8) Une épuration trop indulgente pour l'opinion publique

 Les gens qui s'expriment alors, en particulier le comité de Libération et le comité de Résistance, s'élèvent à de nombreuses reprises contre une épuration qu'ils jugent trop molle. Les plaintes redoublent à Saumur, quand on y apprend que le major Holzapfel, qui avait commandé la garnison de Saumur à la fin de la guerre et qui avait été arrêté en Lorraine, en compagnie de sa maîtresse et sous une fausse identité, vient de solliciter la nationalité française ( Courrier de l'Ouest, 12 juillet 1946 ).
 Si l'épuration administrative paraît laxiste, l'épuration judiciaire est bien plus stricte pour les chefs réels de la collaboration et plutôt indulgente pour les simples exécutants.

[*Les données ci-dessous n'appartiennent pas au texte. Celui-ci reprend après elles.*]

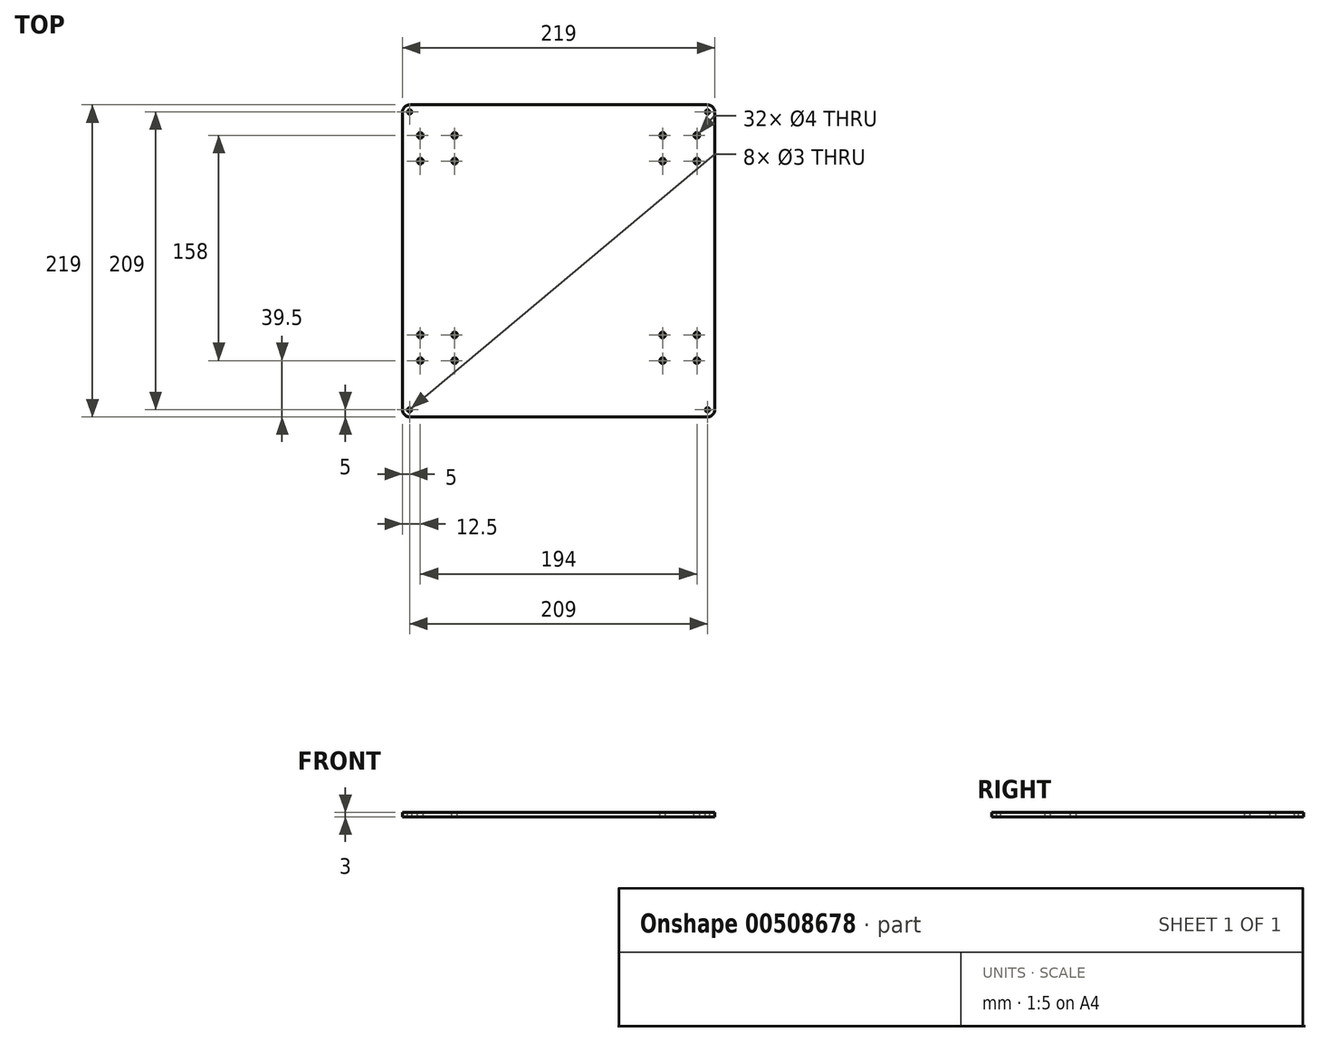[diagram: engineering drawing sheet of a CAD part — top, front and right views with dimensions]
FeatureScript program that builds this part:
annotation { "Feature Type Name" : "Feature", "Feature Type Description" : "" }
export const myFeature = defineFeature(function(context is Context, id is Id, definition is map)
    precondition{}
    {
        {
            var Q0;
            Q0=qCreatedBy(makeId("Top.planeOp"),FACE);
            var sketch = newSketch(context, id + "F0", { "sketchPlane" : qUnion([Q0])});
            skLineSegment(sketch, "E0.bottom", {"start": v(109.5, -109.5) * mm, "end": v(-109.5, -109.5) * mm});
            skLineSegment(sketch, "E0.top", {"start": v(109.5, 109.5) * mm, "end": v(-109.5, 109.5) * mm});
            skLineSegment(sketch, "E0.left", {"start": v(109.5, -109.5) * mm, "end": v(109.5, 109.5) * mm});
            skLineSegment(sketch, "E0.right", {"start": v(-109.5, -109.5) * mm, "end": v(-109.5, 109.5) * mm});
            skPoint(sketch, "E0.middle", {"position": v(0, 0) * mm});
            skSolve(sketch);
        }
        {
            var Q0;
            Q0 = qSketchRegion(id + "F0", true);
            extrude(context, id + "F1", {"entities" : qUnion([Q0]), "depth" : 3 * mm});
        }
        {
            var Q0;
            Q0=makeQuery(id+"F1.opExtrude","SWEPT_EDGE",EDGE,{"disambiguationData":[OSD([sQuery(id+"F0.wireOp",EDGE,"E0.bottom"),sQuery(id+"F0.wireOp",EDGE,"E0.left")])]});
            var Q1;
            Q1=makeQuery(id+"F1.opExtrude","SWEPT_EDGE",EDGE,{"disambiguationData":[OSD([sQuery(id+"F0.wireOp",EDGE,"E0.top"),sQuery(id+"F0.wireOp",EDGE,"E0.left")])]});
            var Q2;
            Q2=makeQuery(id+"F1.opExtrude","SWEPT_EDGE",EDGE,{"disambiguationData":[OSD([sQuery(id+"F0.wireOp",EDGE,"E0.top"),sQuery(id+"F0.wireOp",EDGE,"E0.right")])]});
            var Q3;
            Q3=makeQuery(id+"F1.opExtrude","SWEPT_EDGE",EDGE,{"disambiguationData":[OSD([sQuery(id+"F0.wireOp",EDGE,"E0.bottom"),sQuery(id+"F0.wireOp",EDGE,"E0.right")])]});
            fillet(context, id + "F2", {"entities" : qUnion([Q0, Q1, Q2, Q3]), "radius" : 5 * mm, "tangentPropagation" : true, "allowEdgeOverflow" : false});
        }
        {
            var Q0;
            Q0=makeQuery(id+"F1.opExtrude","CAP_FACE",FACE,{"disambiguationData":[OSD([sQuery(id+"F0.wireOp",EDGE,"E0.bottom"),sQuery(id+"F0.wireOp",EDGE,"E0.top"),sQuery(id+"F0.wireOp",EDGE,"E0.left"),sQuery(id+"F0.wireOp",EDGE,"E0.right")])],"isStart":false});
            var sketch = newSketch(context, id + "F3", { "sketchPlane" : qUnion([Q0])});
            skPoint(sketch, "E1", {"position": v(-104.5, -104.5) * mm});
            skPoint(sketch, "E2", {"position": v(104.5, -104.5) * mm});
            skPoint(sketch, "E3", {"position": v(104.5, 104.5) * mm});
            skPoint(sketch, "E4", {"position": v(-104.5, 104.5) * mm});
            skSolve(sketch);
        }
        {
            var Q0;
            Q0=sQuery(id+"F3.wireOp",VERTEX,"E1");
            var Q1;
            Q1=sQuery(id+"F3.wireOp",VERTEX,"E2");
            var Q2;
            Q2=sQuery(id+"F3.wireOp",VERTEX,"E3");
            var Q3;
            Q3=sQuery(id+"F3.wireOp",VERTEX,"E4");
            var Q4;
            Q4=makeQuery(id+"F1.opExtrude","SWEPT_BODY",BODY,{"disambiguationData":[OSD([sQuery(id+"F0.wireOp",EDGE,"E0.bottom"),sQuery(id+"F0.wireOp",EDGE,"E0.top"),sQuery(id+"F0.wireOp",EDGE,"E0.left"),sQuery(id+"F0.wireOp",EDGE,"E0.right")])]});
            hole(context, id + "F4", {"style" : HoleStyle.SIMPLE, "endStyle" : HoleEndStyle.THROUGH, "holeDiameter" : 3 * mm, "isTappedThrough" : true, "tappedDepth" : 12 * mm, "tapClearance" : 3, "startFromSketch" : true, "locations" : qUnion([Q0, Q1, Q2, Q3]), "scope" : qUnion([Q4])});
        }
        {
            var Q0;
            Q0=makeQuery(id+"F1.opExtrude","CAP_FACE",FACE,{"disambiguationData":[OSD([sQuery(id+"F0.wireOp",EDGE,"E0.bottom"),sQuery(id+"F0.wireOp",EDGE,"E0.top"),sQuery(id+"F0.wireOp",EDGE,"E0.left"),sQuery(id+"F0.wireOp",EDGE,"E0.right")])],"isStart":false});
            var sketch = newSketch(context, id + "F5", { "sketchPlane" : qUnion([Q0])});
            skPoint(sketch, "E5", {"position": v(-97, 88) * mm});
            skPoint(sketch, "E6", {"position": v(-73, 88) * mm});
            skPoint(sketch, "E7", {"position": v(-73, 70) * mm});
            skPoint(sketch, "E8", {"position": v(-97, 70) * mm});
            skPoint(sketch, "E9", {"position": v(-97, -52) * mm});
            skPoint(sketch, "E10", {"position": v(-97, -70) * mm});
            skPoint(sketch, "E11", {"position": v(-73, -70) * mm});
            skPoint(sketch, "E12", {"position": v(-73, -52) * mm});
            skPoint(sketch, "E13", {"position": v(73, -52) * mm});
            skPoint(sketch, "E14", {"position": v(73, -70) * mm});
            skPoint(sketch, "E15", {"position": v(97, -70) * mm});
            skPoint(sketch, "E16", {"position": v(97, -52) * mm});
            skPoint(sketch, "E17", {"position": v(97, 70) * mm});
            skPoint(sketch, "E18", {"position": v(97, 88) * mm});
            skPoint(sketch, "E19", {"position": v(73, 88) * mm});
            skPoint(sketch, "E20", {"position": v(73, 70) * mm});
            skSolve(sketch);
        }
        {
            var Q0;
            Q0=sQuery(id+"F5.wireOp",VERTEX,"E10");
            var Q1;
            Q1=sQuery(id+"F5.wireOp",VERTEX,"E11");
            var Q2;
            Q2=sQuery(id+"F5.wireOp",VERTEX,"E12");
            var Q3;
            Q3=sQuery(id+"F5.wireOp",VERTEX,"E9");
            var Q4;
            Q4=sQuery(id+"F5.wireOp",VERTEX,"E8");
            var Q5;
            Q5=sQuery(id+"F5.wireOp",VERTEX,"E7");
            var Q6;
            Q6=sQuery(id+"F5.wireOp",VERTEX,"E6");
            var Q7;
            Q7=sQuery(id+"F5.wireOp",VERTEX,"E5");
            var Q8;
            Q8=sQuery(id+"F5.wireOp",VERTEX,"E19");
            var Q9;
            Q9=sQuery(id+"F5.wireOp",VERTEX,"E20");
            var Q10;
            Q10=sQuery(id+"F5.wireOp",VERTEX,"E17");
            var Q11;
            Q11=sQuery(id+"F5.wireOp",VERTEX,"E18");
            var Q12;
            Q12=sQuery(id+"F5.wireOp",VERTEX,"E16");
            var Q13;
            Q13=sQuery(id+"F5.wireOp",VERTEX,"E15");
            var Q14;
            Q14=sQuery(id+"F5.wireOp",VERTEX,"E14");
            var Q15;
            Q15=sQuery(id+"F5.wireOp",VERTEX,"E13");
            var Q16;
            Q16=makeQuery(id+"F1.opExtrude","SWEPT_BODY",BODY,{"disambiguationData":[OSD([sQuery(id+"F0.wireOp",EDGE,"E0.bottom"),sQuery(id+"F0.wireOp",EDGE,"E0.top"),sQuery(id+"F0.wireOp",EDGE,"E0.left"),sQuery(id+"F0.wireOp",EDGE,"E0.right")])]});
            hole(context, id + "F6", {"style" : HoleStyle.SIMPLE, "endStyle" : HoleEndStyle.THROUGH, "holeDiameter" : 4 * mm, "isTappedThrough" : true, "tappedDepth" : 12 * mm, "tapClearance" : 3, "startFromSketch" : true, "locations" : qUnion([Q0, Q1, Q2, Q3, Q4, Q5, Q6, Q7, Q8, Q9, Q10, Q11, Q12, Q13, Q14, Q15]), "scope" : qUnion([Q16])});
        }
    });
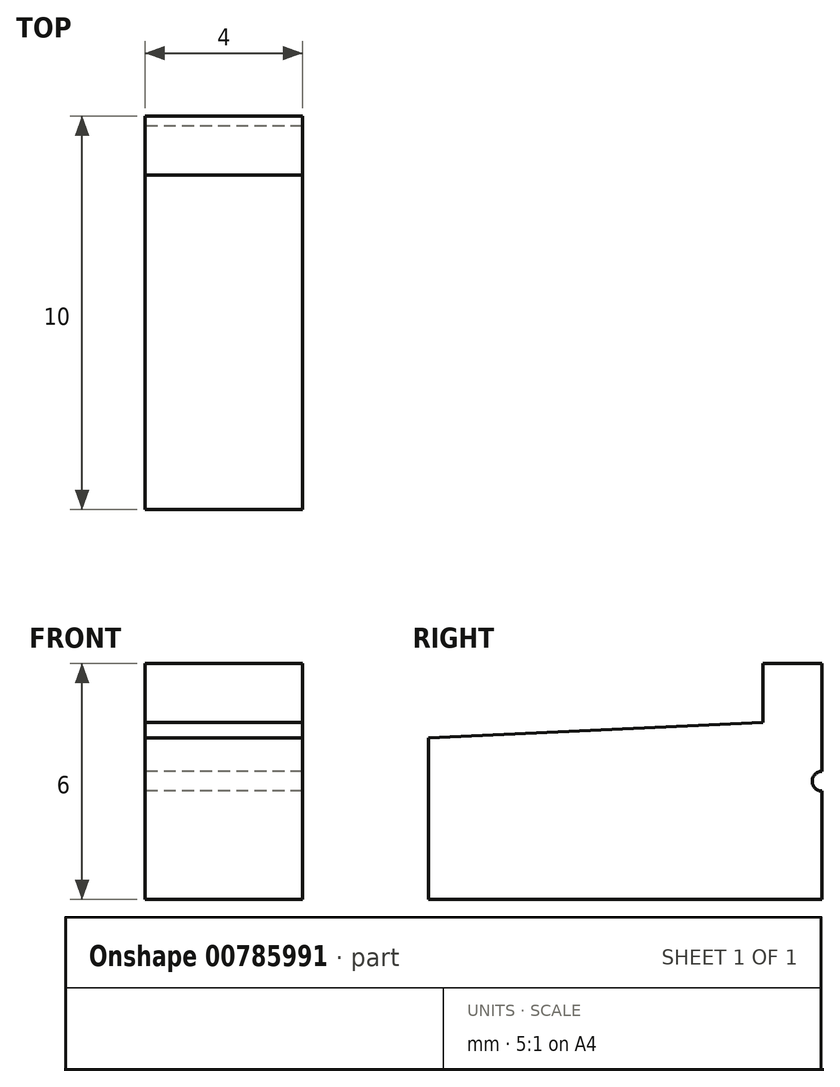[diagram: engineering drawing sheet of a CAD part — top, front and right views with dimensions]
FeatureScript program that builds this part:
annotation { "Feature Type Name" : "Feature", "Feature Type Description" : "" }
export const myFeature = defineFeature(function(context is Context, id is Id, definition is map)
    precondition{}
    {
        {
            var Q0;
            Q0=qCreatedBy(makeId("Front.planeOp"),FACE);
            var sketch = newSketch(context, id + "F0", { "sketchPlane" : qUnion([Q0])});
            skLineSegment(sketch, "E0.bottom", {"start": v(2, -3) * mm, "end": v(-2, -3) * mm});
            skLineSegment(sketch, "E0.top", {"start": v(2, 3) * mm, "end": v(-2, 3) * mm});
            skLineSegment(sketch, "E0.left", {"start": v(2, -3) * mm, "end": v(2, 3) * mm});
            skLineSegment(sketch, "E0.right", {"start": v(-2, -3) * mm, "end": v(-2, 3) * mm});
            skPoint(sketch, "E0.middle", {"position": v(0, 0) * mm});
            skSolve(sketch);
        }
        {
            var Q0;
            Q0=qSketchRegion(id+"F0",true);
            extrude(context, id + "F1", {"entities" : qUnion([Q0]), "depth" : 10 * mm, "offsetDistance" : 25 * mm});
        }
        {
            var Q0;
            Q0=makeQuery(id+"F1.opExtrude","SWEPT_FACE",FACE,{"disambiguationData":[OSD([sQuery(id+"F0.wireOp",EDGE,"E0.right")])]});
            var sketch = newSketch(context, id + "F2", { "sketchPlane" : qUnion([Q0])});
            skSolve(sketch);
        }
        {
            var Q0;
            {var subQ0=sQuery(id+"F0.wireOp",EDGE,"E0.right");Q0=makeQuery(id+"F2.imprint","IMPRINT",FACE,{"disambiguationData":[TD([[makeQuery(id+"F2.imprint","IMPRINT",EDGE,{"derivedFrom":makeQuery(id+"F1.opExtrude","CAP_EDGE",EDGE,{"disambiguationData":[OSD([subQ0])],"isStart":true})}),-1.0]])]});}
            var sketch = newSketch(context, id + "F3", { "sketchPlane" : qUnion([Q0])});
            skLineSegment(sketch, "E1", {"start": v(1.5, 1.5) * mm, "end": v(10, 1.1) * mm});
            skLineSegment(sketch, "E2.bottom", {"start": v(0, -3) * mm, "end": v(10, -3) * mm});
            skLineSegment(sketch, "E2.top", {"start": v(0, 3) * mm, "end": v(10, 3) * mm});
            skLineSegment(sketch, "E2.left", {"start": v(0, -3) * mm, "end": v(0, 3) * mm});
            skLineSegment(sketch, "E2.right", {"start": v(10, -3) * mm, "end": v(10, 3) * mm});
            skCircle(sketch, "E3", {"center": v(0, 0) * mm, "radius": 0.25 * mm});
            skLineSegment(sketch, "E4", {"start": v(1.5, 3) * mm, "end": v(1.5, -3) * mm});
            skPoint(sketch, "E4.endSnap0", {"position": v(5, -3) * mm});
            skSolve(sketch);
        }
        {
            var Q0;
            {var subQ0=sQuery(id+"F3.wireOp",EDGE,"E1");Q0=makeQuery(id+"F3.imprint","IMPRINT",FACE,{"disambiguationData":[TD([[makeQuery(id+"F3.imprint","IMPRINT",EDGE,{"derivedFrom":subQ0}),1.0]])]});}
            var Q1;
            {var subQ0=sQuery(id+"F3.wireOp",EDGE,"E3");var subQ1=sQuery(id+"F3.wireOp",EDGE,"E2.left");var subQ2=makeQuery(id+"F3.imprint","INTERSECT",VERTEX,{"disambiguationData":[OD(0.0)],"derivedFrom":[subQ1,subQ0]});Q1=makeQuery(id+"F3.imprint","IMPRINT",FACE,{"disambiguationData":[TD([[makeQuery(id+"F3.imprint","IMPRINT",EDGE,{"disambiguationData":[TD([[subQ2,-1.0]])],"derivedFrom":subQ1}),-1.0]])]});}
            extrude(context, id + "F4", {"entities" : qUnion([Q0, Q1]), "operationType" : NewBodyOperationType.REMOVE, "oppositeDirection" : true, "depth" : 25 * mm, "offsetDistance" : 25 * mm});
        }
    });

Cette attitude correspondait à la volonté du commissaire régional de la République, Michel Debré, qui s'en explique dans ses mémoires Trois républiques pour une France, t. 1, Combattre, 1984, p. 327-335. En dépit de son ton inquisiteur, il ne souhaitait pas une répression trop large, il recommande l'indulgence pour les adhérents du Groupe Collaboration, qu'il qualifie de « collaboration de salon ». Il fallait que les activistes pro-allemands soient présentés comme une infime minorité coupée de la population, alors que la masse des Français était unie dans l'ombre autour du général de Gaulle...

 Des Saumurois à l'attitude indigne ont échappé à toute sanction, mais pas au mépris durable de leurs concitoyens. Par exemple, dans une conversation de café, quelqu'un m'avait glissé que le serveur avait un passé chargé, sans m'en dire davantage. Je viens de découvrir qu'il avait été un militant du M.S.R. et qu'il avait été enfermé quelques semaines à la Libération.